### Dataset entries
- Opening Delimiter -
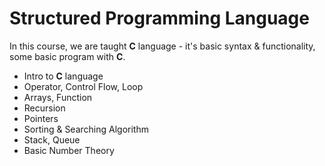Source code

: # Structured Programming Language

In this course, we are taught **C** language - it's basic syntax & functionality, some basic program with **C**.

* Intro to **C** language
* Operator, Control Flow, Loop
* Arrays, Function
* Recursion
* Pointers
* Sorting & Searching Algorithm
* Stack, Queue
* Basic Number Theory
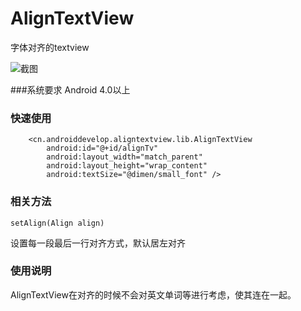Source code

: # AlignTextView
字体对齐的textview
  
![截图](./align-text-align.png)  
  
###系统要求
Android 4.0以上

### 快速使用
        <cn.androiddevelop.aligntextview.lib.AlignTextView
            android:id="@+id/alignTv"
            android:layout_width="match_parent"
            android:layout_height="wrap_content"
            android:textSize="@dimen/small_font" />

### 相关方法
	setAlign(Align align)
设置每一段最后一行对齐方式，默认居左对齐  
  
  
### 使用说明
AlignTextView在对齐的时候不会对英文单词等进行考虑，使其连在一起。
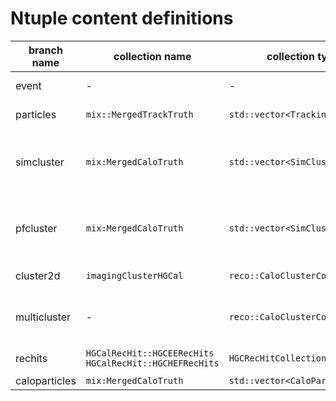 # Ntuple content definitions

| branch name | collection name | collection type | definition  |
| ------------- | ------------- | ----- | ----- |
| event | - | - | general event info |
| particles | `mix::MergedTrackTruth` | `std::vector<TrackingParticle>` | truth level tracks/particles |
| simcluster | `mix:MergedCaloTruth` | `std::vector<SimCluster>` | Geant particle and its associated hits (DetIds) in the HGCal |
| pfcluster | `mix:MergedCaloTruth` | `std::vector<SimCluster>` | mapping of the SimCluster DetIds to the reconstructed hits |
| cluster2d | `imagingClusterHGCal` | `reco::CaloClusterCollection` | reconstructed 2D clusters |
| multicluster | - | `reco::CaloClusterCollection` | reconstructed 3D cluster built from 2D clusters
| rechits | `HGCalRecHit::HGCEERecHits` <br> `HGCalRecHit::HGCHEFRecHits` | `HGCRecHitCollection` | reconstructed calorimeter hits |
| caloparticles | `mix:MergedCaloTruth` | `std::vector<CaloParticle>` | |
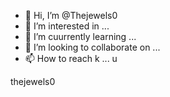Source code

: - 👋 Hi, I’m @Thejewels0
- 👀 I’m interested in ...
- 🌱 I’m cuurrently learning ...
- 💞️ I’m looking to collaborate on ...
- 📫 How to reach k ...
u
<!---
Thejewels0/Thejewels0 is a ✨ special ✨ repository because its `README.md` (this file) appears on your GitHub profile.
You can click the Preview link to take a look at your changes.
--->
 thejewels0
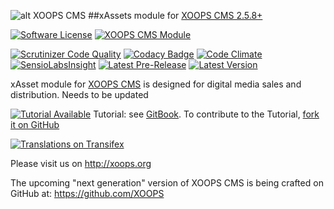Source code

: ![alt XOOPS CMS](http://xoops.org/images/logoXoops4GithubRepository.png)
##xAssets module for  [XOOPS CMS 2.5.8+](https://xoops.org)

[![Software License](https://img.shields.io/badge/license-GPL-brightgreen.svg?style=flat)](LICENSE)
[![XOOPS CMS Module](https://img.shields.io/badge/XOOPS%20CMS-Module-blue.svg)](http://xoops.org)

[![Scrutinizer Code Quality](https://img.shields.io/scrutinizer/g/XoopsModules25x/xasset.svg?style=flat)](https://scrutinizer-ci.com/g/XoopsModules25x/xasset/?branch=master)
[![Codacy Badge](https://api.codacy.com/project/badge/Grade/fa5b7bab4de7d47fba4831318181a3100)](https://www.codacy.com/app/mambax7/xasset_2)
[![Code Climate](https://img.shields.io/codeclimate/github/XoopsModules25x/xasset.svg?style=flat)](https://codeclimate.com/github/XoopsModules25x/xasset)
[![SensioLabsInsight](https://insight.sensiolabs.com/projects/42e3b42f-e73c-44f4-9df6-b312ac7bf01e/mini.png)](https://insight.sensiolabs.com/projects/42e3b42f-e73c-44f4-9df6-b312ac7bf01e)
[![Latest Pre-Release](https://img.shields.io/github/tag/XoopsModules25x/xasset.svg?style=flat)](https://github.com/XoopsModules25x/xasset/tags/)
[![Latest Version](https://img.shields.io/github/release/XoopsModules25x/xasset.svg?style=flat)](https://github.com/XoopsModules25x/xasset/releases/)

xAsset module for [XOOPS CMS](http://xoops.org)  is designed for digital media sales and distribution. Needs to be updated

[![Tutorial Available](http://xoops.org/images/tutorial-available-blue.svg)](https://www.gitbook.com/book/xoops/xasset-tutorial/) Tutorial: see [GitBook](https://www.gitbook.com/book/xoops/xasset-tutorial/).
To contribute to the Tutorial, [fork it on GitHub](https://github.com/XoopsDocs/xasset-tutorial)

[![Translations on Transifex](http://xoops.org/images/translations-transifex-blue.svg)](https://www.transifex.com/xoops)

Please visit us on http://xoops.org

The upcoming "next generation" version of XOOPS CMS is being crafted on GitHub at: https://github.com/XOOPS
- Closing Delimiter -
### HOW TO COMPLETE THIS TASK
Across all the records, find the lines containing the word "tutorial" and reproduce each one.

### OUTPUT FOR THIS TASK
[![Tutorial Available](http://xoops.org/images/tutorial-available-blue.svg)](https://www.gitbook.com/book/xoops/xasset-tutorial/) Tutorial: see [GitBook](https://www.gitbook.com/book/xoops/xasset-tutorial/).
To contribute to the Tutorial, [fork it on GitHub](https://github.com/XoopsDocs/xasset-tutorial)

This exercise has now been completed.